-- SUPPLIED DATA follows --

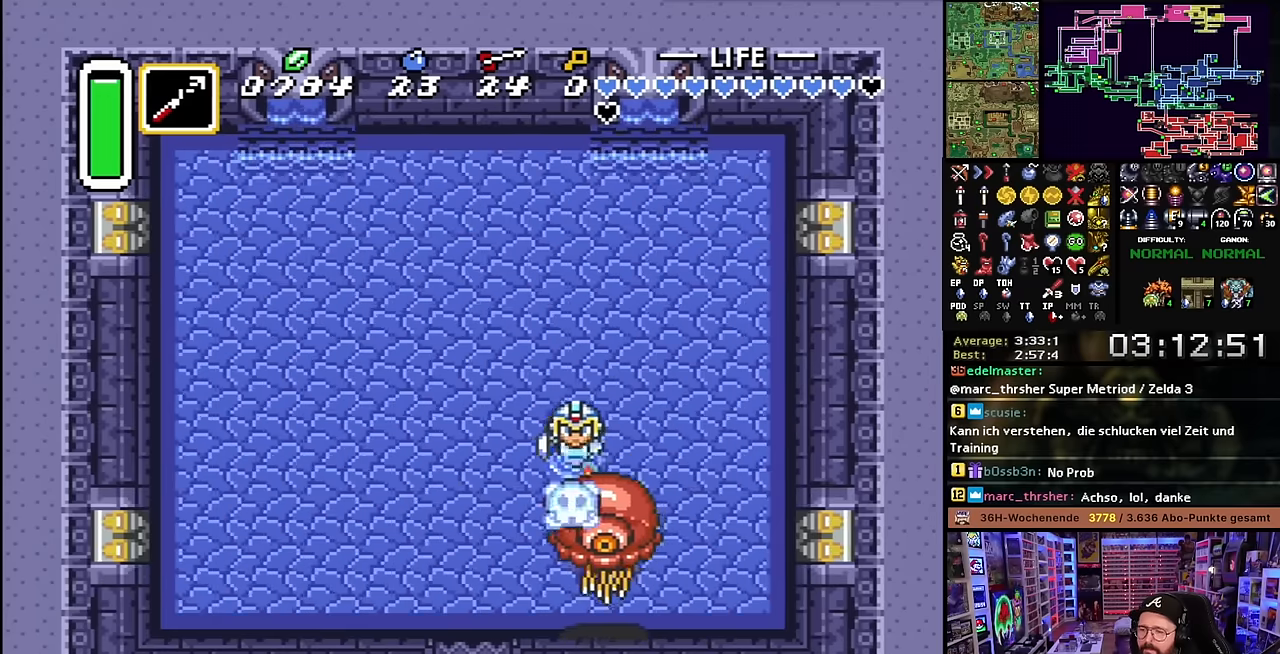
{"buttons": ["L1", "DPAD_LEFT"], "events": [[133, "L1", "down"], [217, "L1", "up"], [317, "L1", "down"], [367, "L1", "up"], [433, "L1", "down"]]}
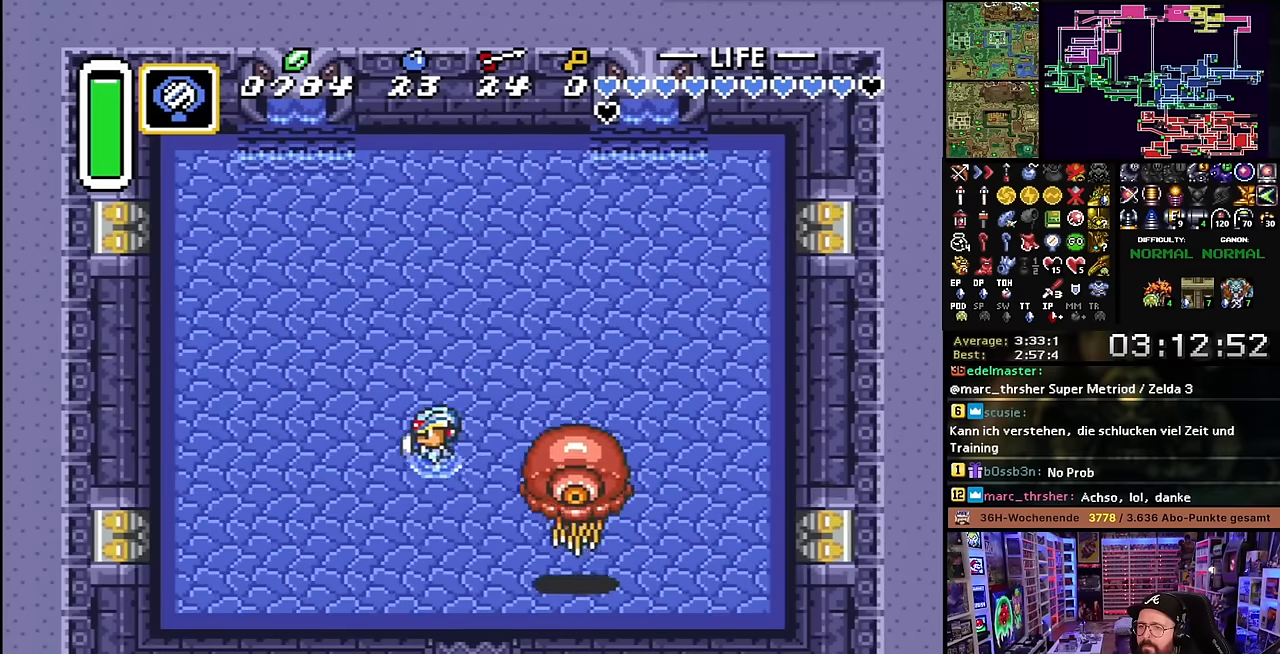
{"buttons": ["B", "R1"], "events": [[17, "L1", "up"], [83, "DPAD_LEFT", "up"], [217, "DPAD_RIGHT", "down"], [283, "B", "down"], [300, "DPAD_RIGHT", "up"], [467, "R1", "down"]]}
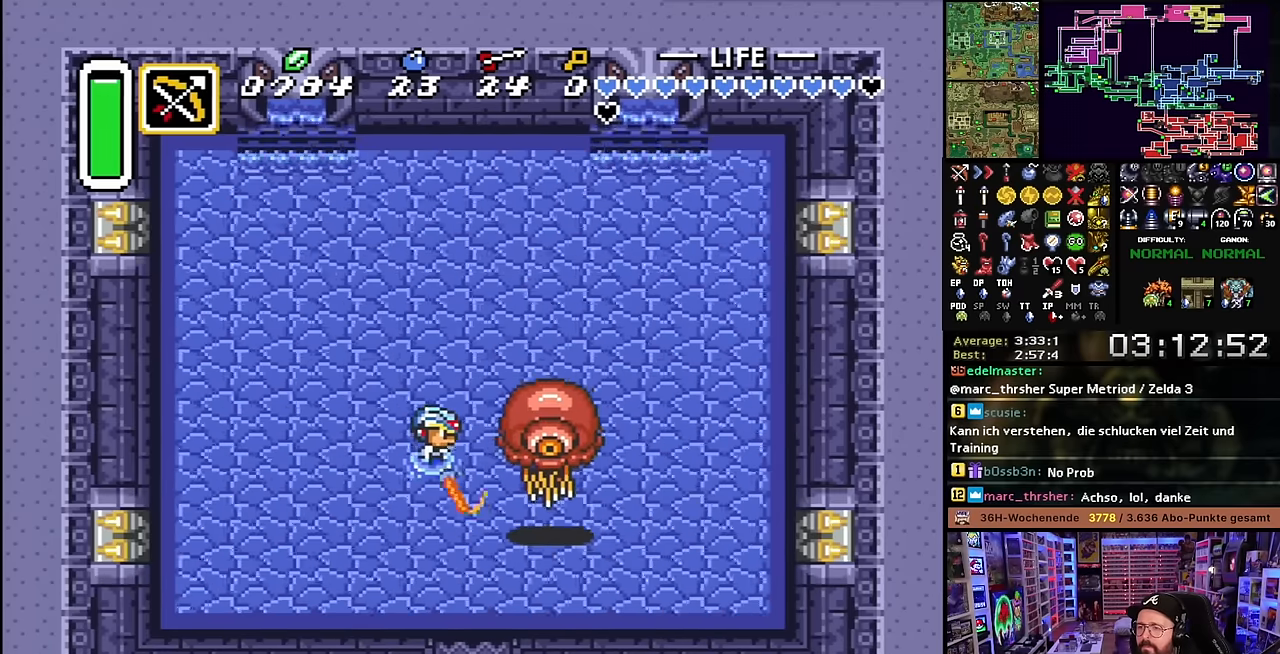
{"buttons": [], "events": [[50, "R1", "up"], [400, "B", "up"]]}
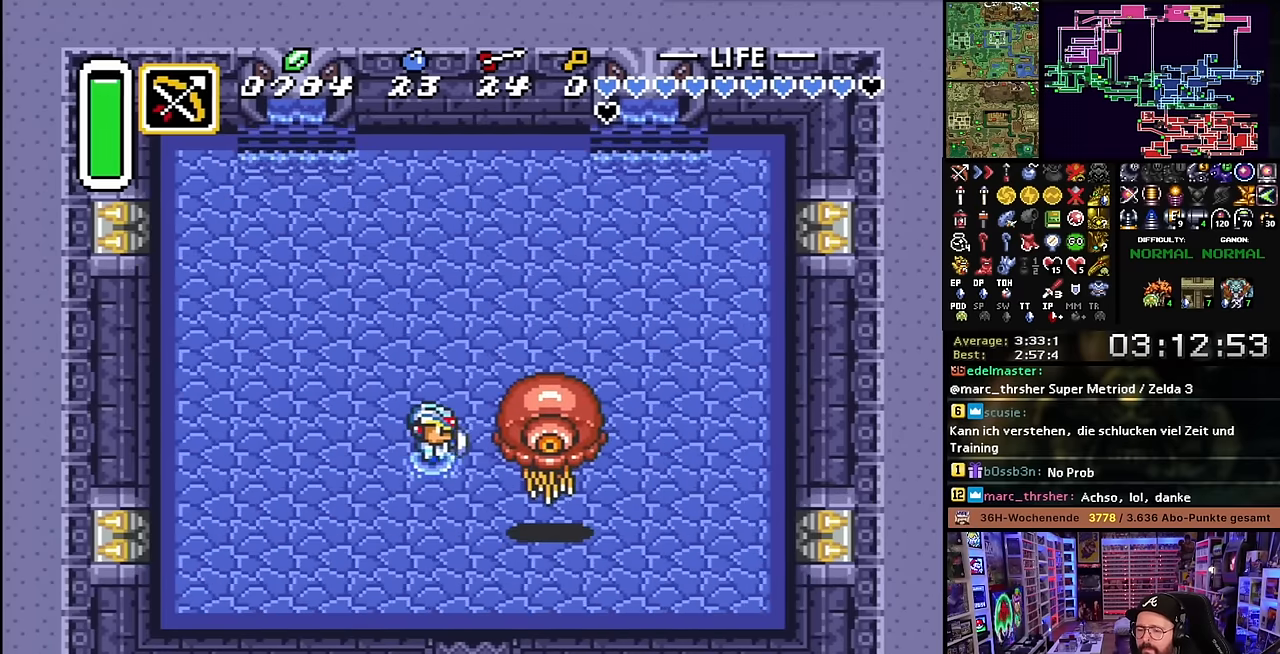
{"buttons": [], "events": []}
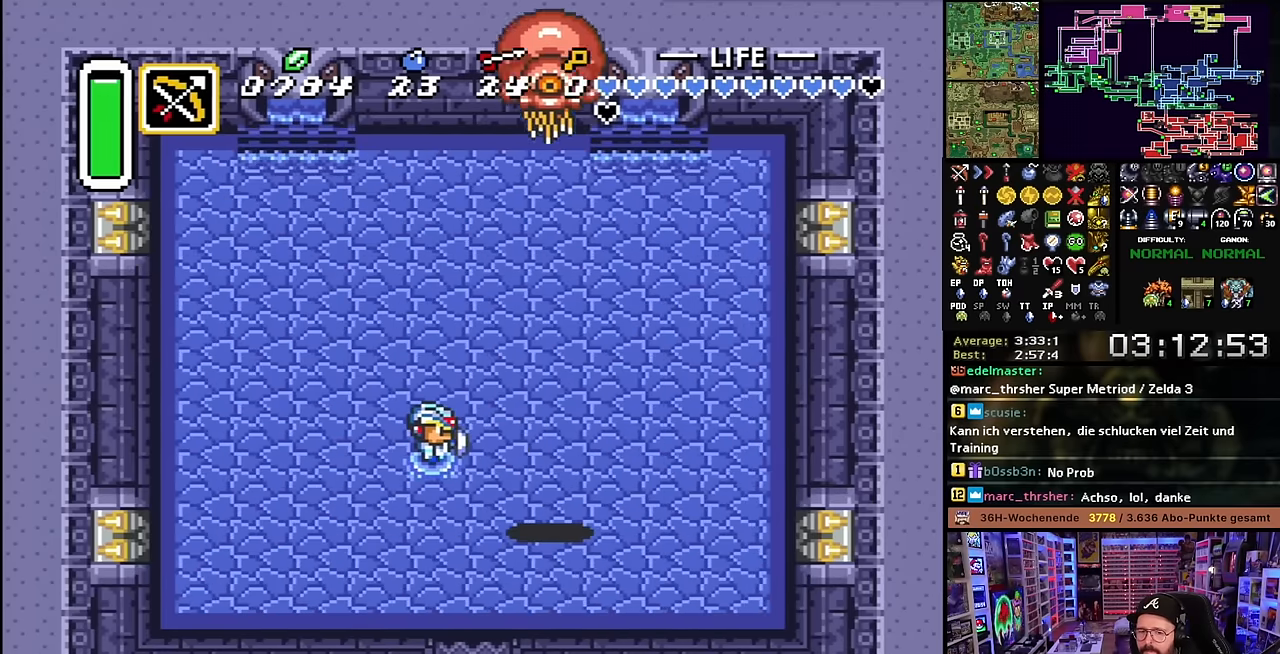
{"buttons": [], "events": []}
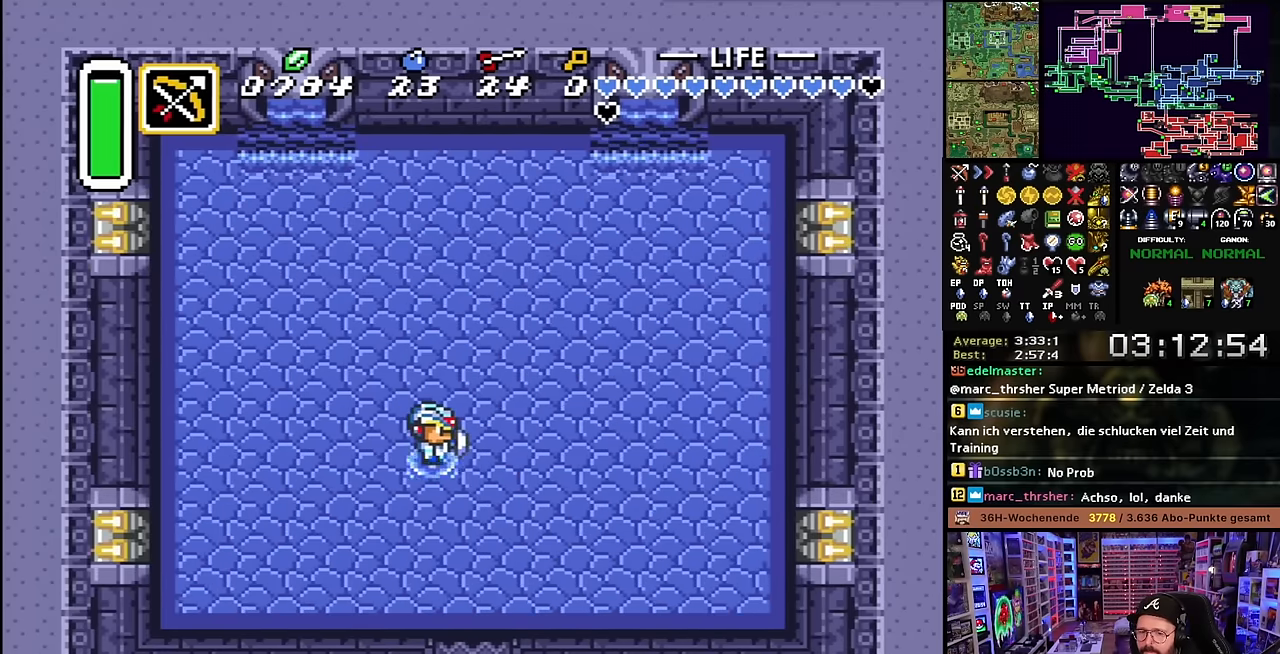
{"buttons": ["DPAD_LEFT"], "events": [[200, "DPAD_LEFT", "down"]]}
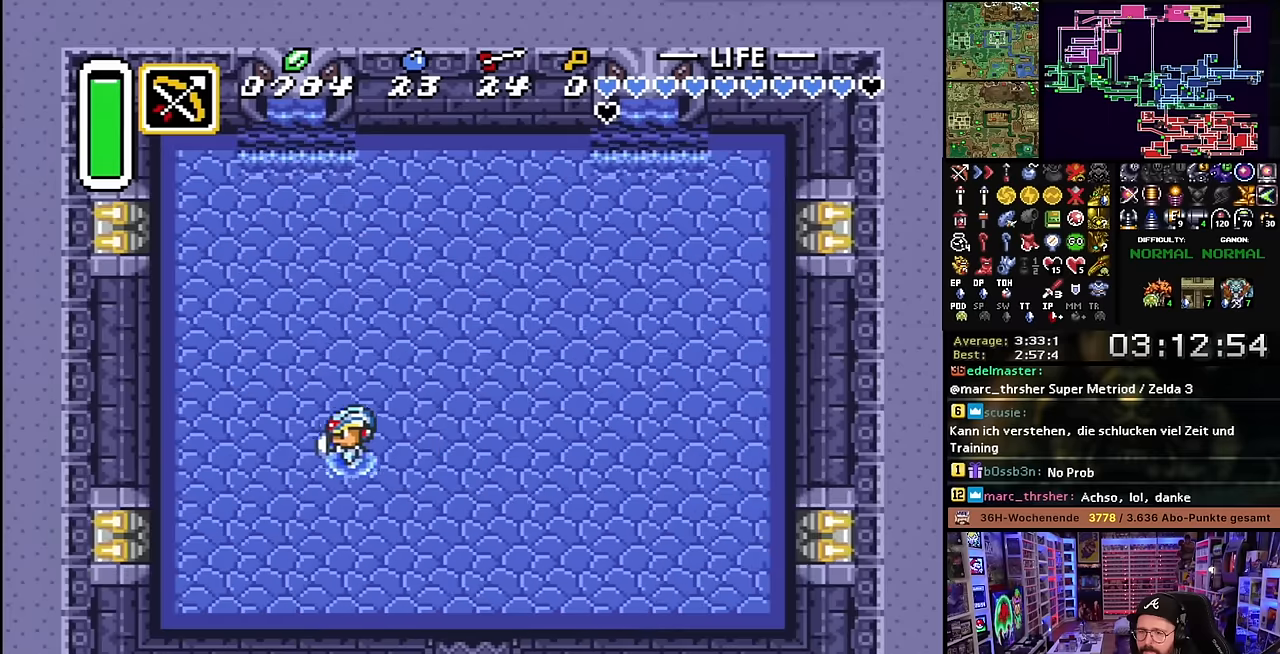
{"buttons": [], "events": [[34, "DPAD_LEFT", "up"]]}
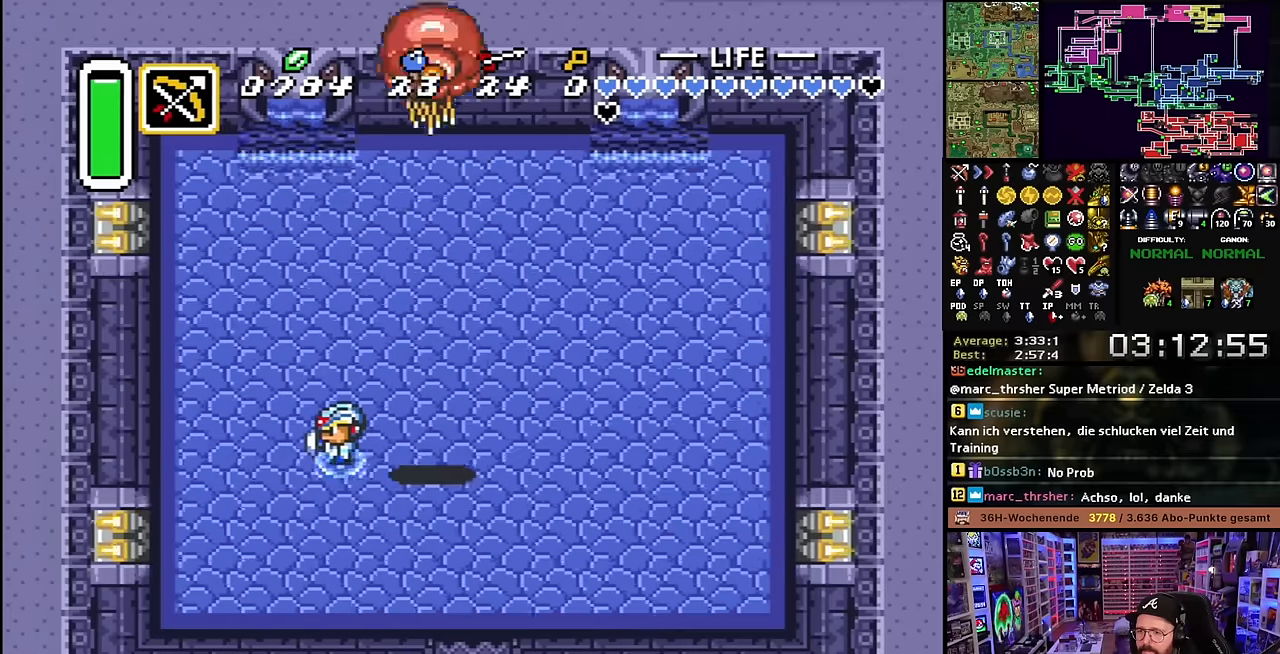
{"buttons": ["Y"], "events": [[217, "DPAD_LEFT", "down"], [300, "DPAD_DOWN", "down"], [300, "DPAD_LEFT", "up"], [400, "DPAD_RIGHT", "down"], [417, "DPAD_DOWN", "up"], [484, "Y", "down"], [500, "DPAD_RIGHT", "up"]]}
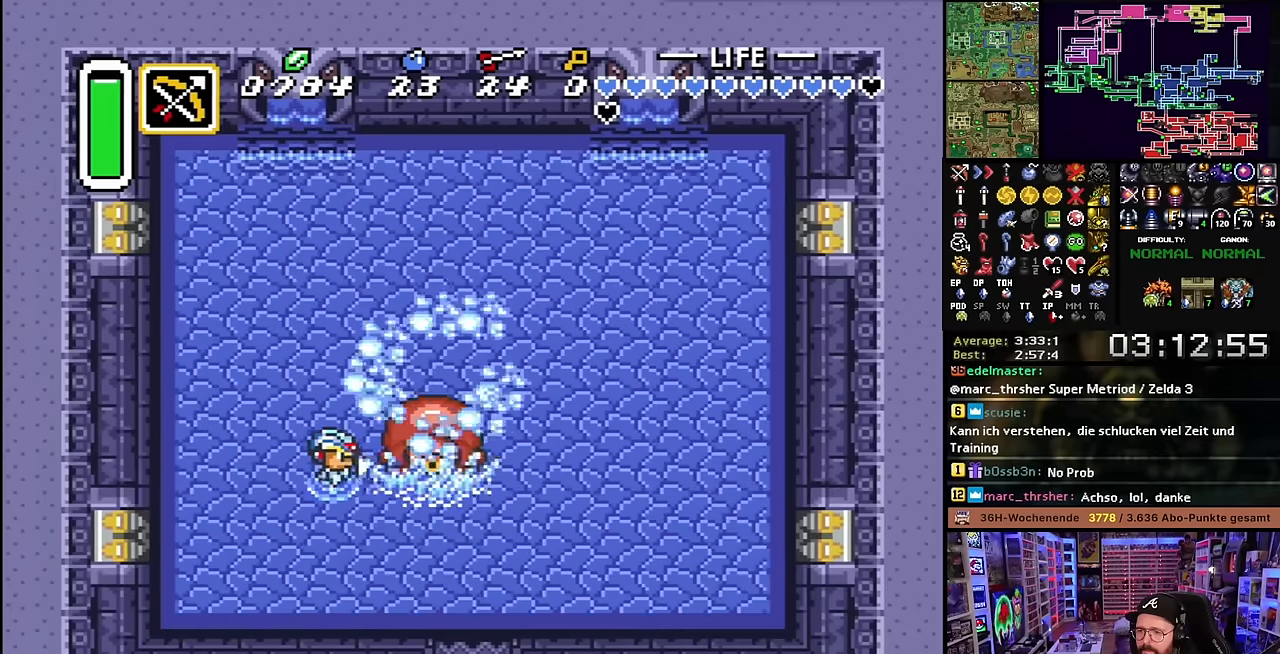
{"buttons": [], "events": [[100, "Y", "up"]]}
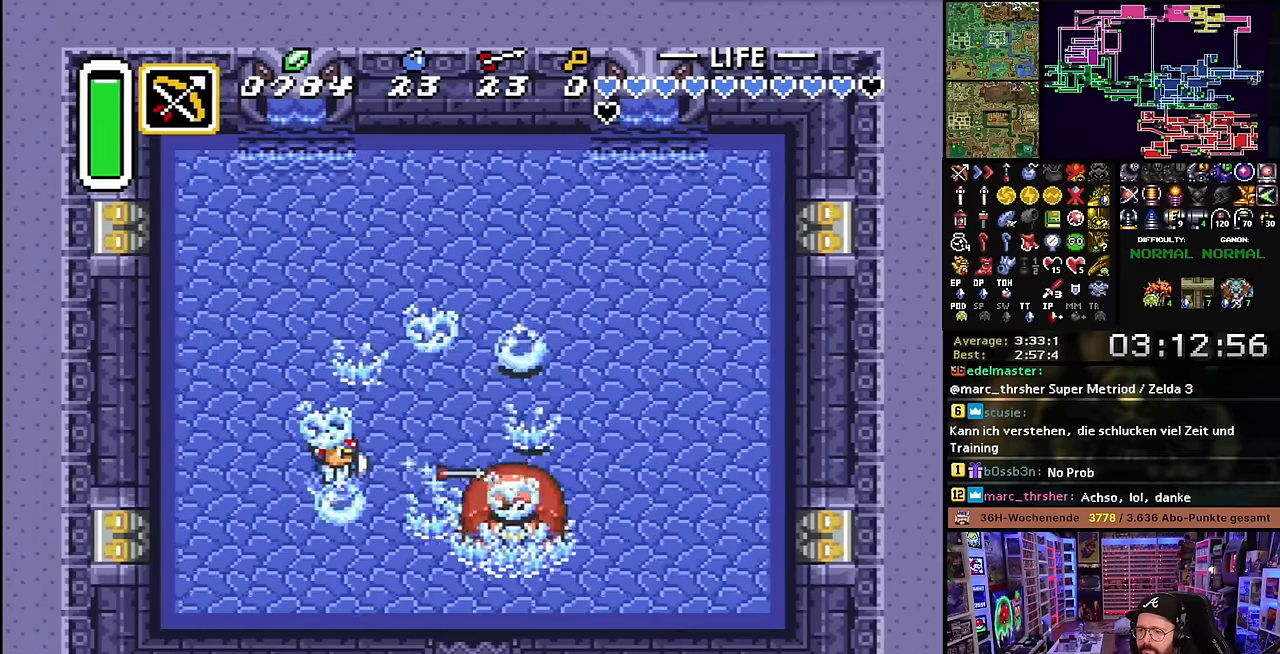
{"buttons": [], "events": [[34, "DPAD_RIGHT", "down"], [350, "Y", "down"], [400, "DPAD_RIGHT", "up"], [450, "Y", "up"]]}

-- SUPPLIED DATA concluded --

• [WHAT IS EXPECTED]: Number of lines with the string "down" in them: give it by itself, based on the listing above.

• [EXERCISE RESPONSE]: 5